The President replied that the United States would always look with sympathy upon Saudi Arabia’s problems and give them the greatest possible consideration. His Majesty could understand, however, that the United States had acquired obligations throughout the world. In Korea and in Vietnam, and in many other countries, the United States was providing a great deal of assistance. Its obligations were heavy and thus it was necessary to study each situation thoroughly before adding to its already heavy commitments.

The President said he could assure His Majesty, however, that the United States would always study the problems of Saudi Arabia with the greatest interest and sympathy.

His Majesty said he wished to offer his sincere thanks and to assure the President that he appreciated the problems and obligations of the United States throughout the world. At the same time he hoped that the United States would carefully consider Saudi Arabia’s problems, which were also its problems.

The President said that he wanted to express again to His Majesty his great appreciation for the long trip that His Majesty had undertaken and His Majesty’s sincere efforts to help to promote [Page 486] peace and his friendship with the United States. The President said he was sure that permanent good would come out of his visit.

The President then asked whether His Majesty agreed to making the joint communiqué as corrected public at 2:00 p.m. today.

His Majesty said he was agreeable but that it was important to contact Saudi Arabia by telephone so that the communiqué could be issued simultaneously in both countries.

The President agreed to assist His Majesty in contacting Saudi Arabia by telephone. The President said he had one final point: would His Majesty use his influence to the greatest extent possible in Syria and Egypt to help prevent them from going Communist. The President said he felt these two countries were now in great danger.

His Majesty said that he was now giving his promise to use all his influence towards this end and he believed that, God willing, Egypt and Syria would not do anything against their Arab interests. His Majesty said the President could help in this matter also.

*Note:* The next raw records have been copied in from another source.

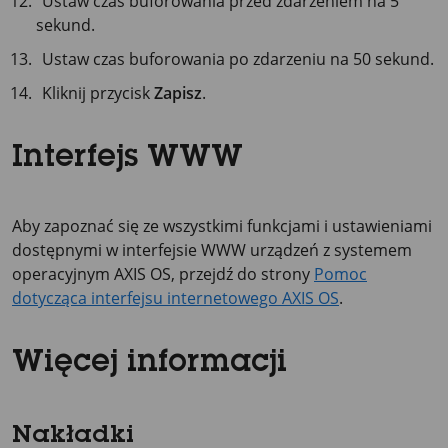
Ustaw czas buforowania przed zdarzeniem na
5
sekund
.
Ustaw czas buforowania po zdarzeniu na
50 sekund
.
Kliknij przycisk
Zapisz
.
Interfejs WWW
Aby zapoznać się ze wszystkimi funkcjami i ustawieniami
dostępnymi w interfejsie WWW urządzeń z systemem
operacyjnym AXIS OS, przejdź do strony
Pomoc
dotycząca interfejsu internetowego AXIS OS
.
Więcej informacji
Nakładki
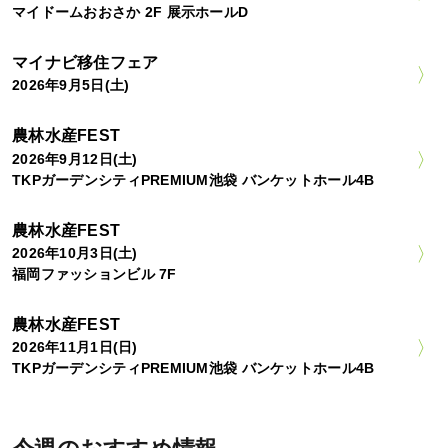
マイドームおおさか 2F 展示ホールD
マイナビ移住フェア
2026年9月5日(土)
農林水産FEST
2026年9月12日(土)
TKPガーデンシティPREMIUM池袋 バンケットホール4B
農林水産FEST
2026年10月3日(土)
福岡ファッションビル 7F
農林水産FEST
2026年11月1日(日)
TKPガーデンシティPREMIUM池袋 バンケットホール4B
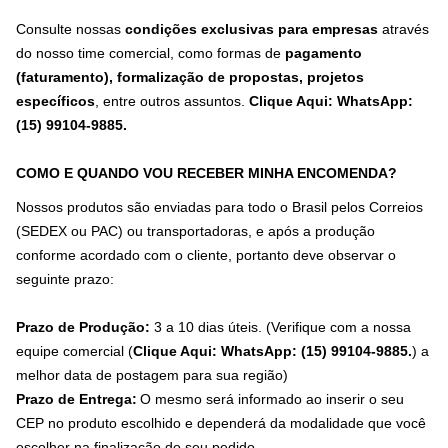
Consulte nossas
condições exclusivas para empresas
através
do nosso time comercial, como formas de
pagamento
(faturamento), formalização de propostas, projetos
específicos
, entre outros assuntos.
Clique Aqui: WhatsApp:
(15) 99104-9885
.
COMO E QUANDO VOU RECEBER MINHA ENCOMENDA?
Nossos produtos são enviadas para todo o Brasil pelos Correios
(SEDEX ou PAC) ou transportadoras, e após a produção
conforme acordado com o cliente, portanto deve observar o
seguinte prazo:
Prazo de Produção:
3 a 10 dias úteis. (Verifique com a nossa
equipe comercial (
Clique Aqui: WhatsApp: (15) 99104-9885.
) a
melhor data de postagem para sua região)
Prazo de Entrega:
O mesmo será informado ao inserir o seu
CEP no produto escolhido e dependerá da modalidade que você
escolher na finalização do seu pedido.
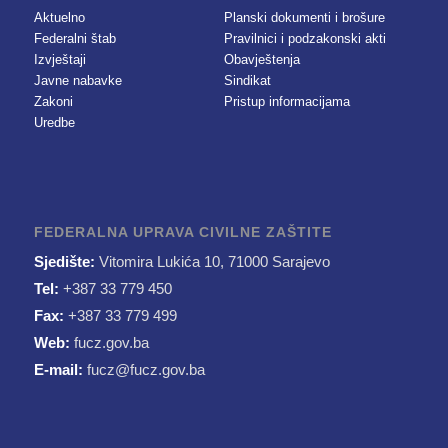
Aktuelno
Planski dokumenti i brošure
Federalni štab
Pravilnici i podzakonski akti
Izvještaji
Obavještenja
Javne nabavke
Sindikat
Zakoni
Pristup informacijama
Uredbe
FEDERALNA UPRAVA CIVILNE ZAŠTITE
Sjedište:
Vitomira Lukića 10, 71000 Sarajevo
Tel:
+387 33 779 450
Fax:
+387 33 779 499
Web:
fucz.gov.ba
E-mail:
fucz@fucz.gov.ba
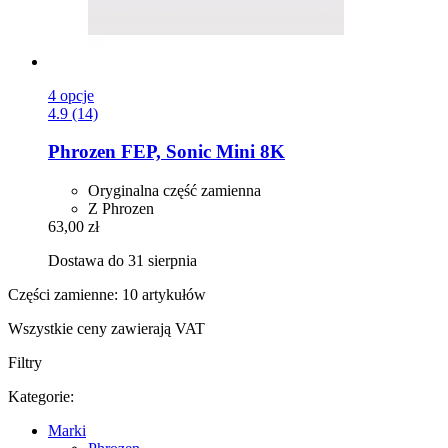
4 opcje
4.9 (14)
Phrozen
FEP, Sonic Mini 8K
Oryginalna część zamienna
Z Phrozen
63,00 zł
Dostawa do 31 sierpnia
Części zamienne: 10 artykułów
Wszystkie ceny zawierają VAT
Filtry
Kategorie:
Marki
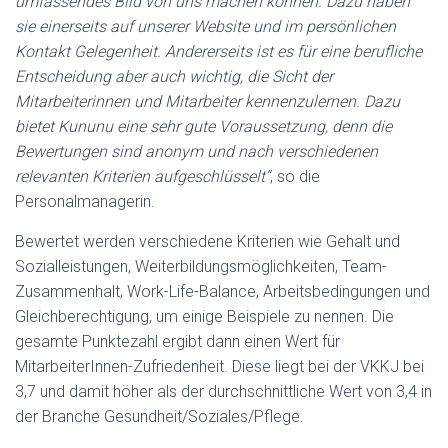
umfassendes Bild von uns machen können. Dazu haben
sie einerseits auf unserer Website und im persönlichen
Kontakt Gelegenheit. Andererseits ist es für eine berufliche
Entscheidung aber auch wichtig, die Sicht der
Mitarbeiterinnen und Mitarbeiter kennenzulernen. Dazu
bietet Kununu eine sehr gute Voraussetzung, denn die
Bewertungen sind anonym und nach verschiedenen
relevanten Kriterien aufgeschlüsselt“
, so die
Personalmanagerin.
Bewertet werden verschiedene Kriterien wie Gehalt und
Sozialleistungen, Weiterbildungsmöglichkeiten, Team-
Zusammenhalt, Work-Life-Balance, Arbeitsbedingungen und
Gleichberechtigung, um einige Beispiele zu nennen. Die
gesamte Punktezahl ergibt dann einen Wert für
MitarbeiterInnen-Zufriedenheit. Diese liegt bei der VKKJ bei
3,7 und damit höher als der durchschnittliche Wert von 3,4 in
der Branche Gesundheit/Soziales/Pflege.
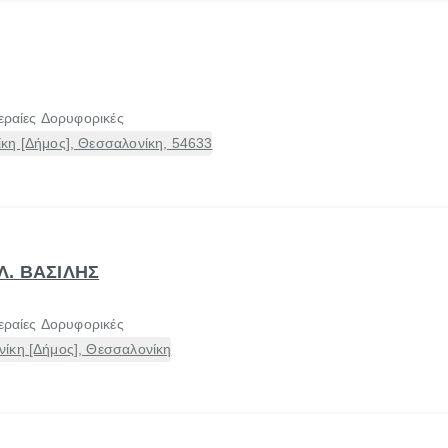
εραίες Δορυφορικές
κη [Δήμος], Θεσσαλονίκη, 54633
Λ. ΒΑΣΙΛΗΣ
εραίες Δορυφορικές
ίκη [Δήμος], Θεσσαλονίκη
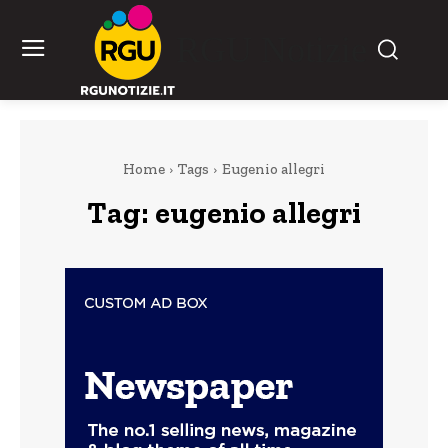
RGU Notizie
Home
Tags
Eugenio allegri
Tag:
eugenio allegri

  1. Source: Department of State, Conference Files: Lot 62 D 181, CF 833. Secret. Drafted by Stoltzfus. According to the President’s record of daily appointments, Eisenhower met with the King privately from 10:30 to 10:50 a.m. with only the King’s interpreter present. (Eisenhower Library, Record of President’s Daily Appointments) In a memorandum of his conversation with the President on February 8, Dulles noted that the President informed him that Saud had raised two points during their private talk. The first concerned the King’s fear that if the Israelis were ever granted rights in the Gulf of Aqaba, the United States should assure that they could not interfere with the flow of Muslim pilgrims. According to Dulles, the President informed the King that he could not conceive of the Israelis disrupting the movement of pilgrims. The second point focused on Saud’s desire to find someone in Saudi Arabia through whom he could communicate with Eisenhower on a “highly confidential basis.” (Ibid., Dulles Papers, Meetings with the President) According to a note, February 11, from Howe to Herter, copies of the memorandum of the President’s private talk with Saud had been sent to Rountree and Allen Dulles. (Department of State, Secretary’s Memoranda of Conversations, Lot 64 D 199) For text of the Joint Communiqué issued by the White House on February 8, see Department of State Bulletin, February 25, 1957, pp. 308–309.